### Records for processing
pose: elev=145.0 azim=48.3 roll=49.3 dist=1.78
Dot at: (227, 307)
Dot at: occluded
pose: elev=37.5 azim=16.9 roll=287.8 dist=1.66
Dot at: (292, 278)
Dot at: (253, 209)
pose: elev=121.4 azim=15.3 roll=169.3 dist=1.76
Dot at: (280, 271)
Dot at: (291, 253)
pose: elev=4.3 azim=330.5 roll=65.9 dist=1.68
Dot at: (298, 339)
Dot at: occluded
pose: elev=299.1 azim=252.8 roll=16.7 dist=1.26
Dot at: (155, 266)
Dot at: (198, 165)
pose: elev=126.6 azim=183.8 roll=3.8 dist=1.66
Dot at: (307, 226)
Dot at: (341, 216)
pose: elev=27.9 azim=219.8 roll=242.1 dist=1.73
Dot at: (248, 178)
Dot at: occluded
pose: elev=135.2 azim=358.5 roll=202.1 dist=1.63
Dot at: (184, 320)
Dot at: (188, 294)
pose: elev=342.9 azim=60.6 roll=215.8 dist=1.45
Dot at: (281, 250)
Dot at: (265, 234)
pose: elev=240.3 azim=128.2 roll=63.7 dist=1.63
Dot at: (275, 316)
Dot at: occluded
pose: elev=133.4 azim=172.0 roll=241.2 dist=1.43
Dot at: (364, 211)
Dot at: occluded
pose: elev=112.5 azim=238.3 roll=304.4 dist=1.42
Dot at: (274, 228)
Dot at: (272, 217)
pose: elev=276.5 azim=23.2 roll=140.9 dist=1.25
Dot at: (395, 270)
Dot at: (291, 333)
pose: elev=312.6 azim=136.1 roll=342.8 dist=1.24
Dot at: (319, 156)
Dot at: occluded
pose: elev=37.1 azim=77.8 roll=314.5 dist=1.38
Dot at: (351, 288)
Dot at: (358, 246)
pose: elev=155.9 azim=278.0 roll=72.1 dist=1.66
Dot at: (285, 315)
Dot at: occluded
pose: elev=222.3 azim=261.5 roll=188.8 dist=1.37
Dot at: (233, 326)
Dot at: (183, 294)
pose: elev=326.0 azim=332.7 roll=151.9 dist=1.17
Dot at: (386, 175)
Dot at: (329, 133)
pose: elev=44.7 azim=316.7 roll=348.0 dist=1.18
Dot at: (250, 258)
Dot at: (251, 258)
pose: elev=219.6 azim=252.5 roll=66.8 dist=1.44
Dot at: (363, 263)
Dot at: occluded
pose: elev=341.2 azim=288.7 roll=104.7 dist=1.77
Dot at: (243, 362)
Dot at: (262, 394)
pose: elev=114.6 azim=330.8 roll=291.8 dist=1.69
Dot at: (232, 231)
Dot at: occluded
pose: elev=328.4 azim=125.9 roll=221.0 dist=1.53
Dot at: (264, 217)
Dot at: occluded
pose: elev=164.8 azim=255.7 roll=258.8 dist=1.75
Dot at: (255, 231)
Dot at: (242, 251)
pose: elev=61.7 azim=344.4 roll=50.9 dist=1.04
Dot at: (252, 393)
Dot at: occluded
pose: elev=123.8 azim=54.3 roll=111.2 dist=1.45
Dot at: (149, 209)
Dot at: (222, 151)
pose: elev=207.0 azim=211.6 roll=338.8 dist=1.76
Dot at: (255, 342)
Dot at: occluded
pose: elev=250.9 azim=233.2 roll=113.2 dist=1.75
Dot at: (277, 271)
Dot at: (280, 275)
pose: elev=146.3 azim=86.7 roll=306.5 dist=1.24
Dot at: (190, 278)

### Set problem
Rewrite every line of the material above as a JSON list of strings, one string per line, with blank lines omitted.

### Complete output
[
  "pose: elev=145.0 azim=48.3 roll=49.3 dist=1.78",
  "Dot at: (227, 307)",
  "Dot at: occluded",
  "pose: elev=37.5 azim=16.9 roll=287.8 dist=1.66",
  "Dot at: (292, 278)",
  "Dot at: (253, 209)",
  "pose: elev=121.4 azim=15.3 roll=169.3 dist=1.76",
  "Dot at: (280, 271)",
  "Dot at: (291, 253)",
  "pose: elev=4.3 azim=330.5 roll=65.9 dist=1.68",
  "Dot at: (298, 339)",
  "Dot at: occluded",
  "pose: elev=299.1 azim=252.8 roll=16.7 dist=1.26",
  "Dot at: (155, 266)",
  "Dot at: (198, 165)",
  "pose: elev=126.6 azim=183.8 roll=3.8 dist=1.66",
  "Dot at: (307, 226)",
  "Dot at: (341, 216)",
  "pose: elev=27.9 azim=219.8 roll=242.1 dist=1.73",
  "Dot at: (248, 178)",
  "Dot at: occluded",
  "pose: elev=135.2 azim=358.5 roll=202.1 dist=1.63",
  "Dot at: (184, 320)",
  "Dot at: (188, 294)",
  "pose: elev=342.9 azim=60.6 roll=215.8 dist=1.45",
  "Dot at: (281, 250)",
  "Dot at: (265, 234)",
  "pose: elev=240.3 azim=128.2 roll=63.7 dist=1.63",
  "Dot at: (275, 316)",
  "Dot at: occluded",
  "pose: elev=133.4 azim=172.0 roll=241.2 dist=1.43",
  "Dot at: (364, 211)",
  "Dot at: occluded",
  "pose: elev=112.5 azim=238.3 roll=304.4 dist=1.42",
  "Dot at: (274, 228)",
  "Dot at: (272, 217)",
  "pose: elev=276.5 azim=23.2 roll=140.9 dist=1.25",
  "Dot at: (395, 270)",
  "Dot at: (291, 333)",
  "pose: elev=312.6 azim=136.1 roll=342.8 dist=1.24",
  "Dot at: (319, 156)",
  "Dot at: occluded",
  "pose: elev=37.1 azim=77.8 roll=314.5 dist=1.38",
  "Dot at: (351, 288)",
  "Dot at: (358, 246)",
  "pose: elev=155.9 azim=278.0 roll=72.1 dist=1.66",
  "Dot at: (285, 315)",
  "Dot at: occluded",
  "pose: elev=222.3 azim=261.5 roll=188.8 dist=1.37",
  "Dot at: (233, 326)",
  "Dot at: (183, 294)",
  "pose: elev=326.0 azim=332.7 roll=151.9 dist=1.17",
  "Dot at: (386, 175)",
  "Dot at: (329, 133)",
  "pose: elev=44.7 azim=316.7 roll=348.0 dist=1.18",
  "Dot at: (250, 258)",
  "Dot at: (251, 258)",
  "pose: elev=219.6 azim=252.5 roll=66.8 dist=1.44",
  "Dot at: (363, 263)",
  "Dot at: occluded",
  "pose: elev=341.2 azim=288.7 roll=104.7 dist=1.77",
  "Dot at: (243, 362)",
  "Dot at: (262, 394)",
  "pose: elev=114.6 azim=330.8 roll=291.8 dist=1.69",
  "Dot at: (232, 231)",
  "Dot at: occluded",
  "pose: elev=328.4 azim=125.9 roll=221.0 dist=1.53",
  "Dot at: (264, 217)",
  "Dot at: occluded",
  "pose: elev=164.8 azim=255.7 roll=258.8 dist=1.75",
  "Dot at: (255, 231)",
  "Dot at: (242, 251)",
  "pose: elev=61.7 azim=344.4 roll=50.9 dist=1.04",
  "Dot at: (252, 393)",
  "Dot at: occluded",
  "pose: elev=123.8 azim=54.3 roll=111.2 dist=1.45",
  "Dot at: (149, 209)",
  "Dot at: (222, 151)",
  "pose: elev=207.0 azim=211.6 roll=338.8 dist=1.76",
  "Dot at: (255, 342)",
  "Dot at: occluded",
  "pose: elev=250.9 azim=233.2 roll=113.2 dist=1.75",
  "Dot at: (277, 271)",
  "Dot at: (280, 275)",
  "pose: elev=146.3 azim=86.7 roll=306.5 dist=1.24",
  "Dot at: (190, 278)"
]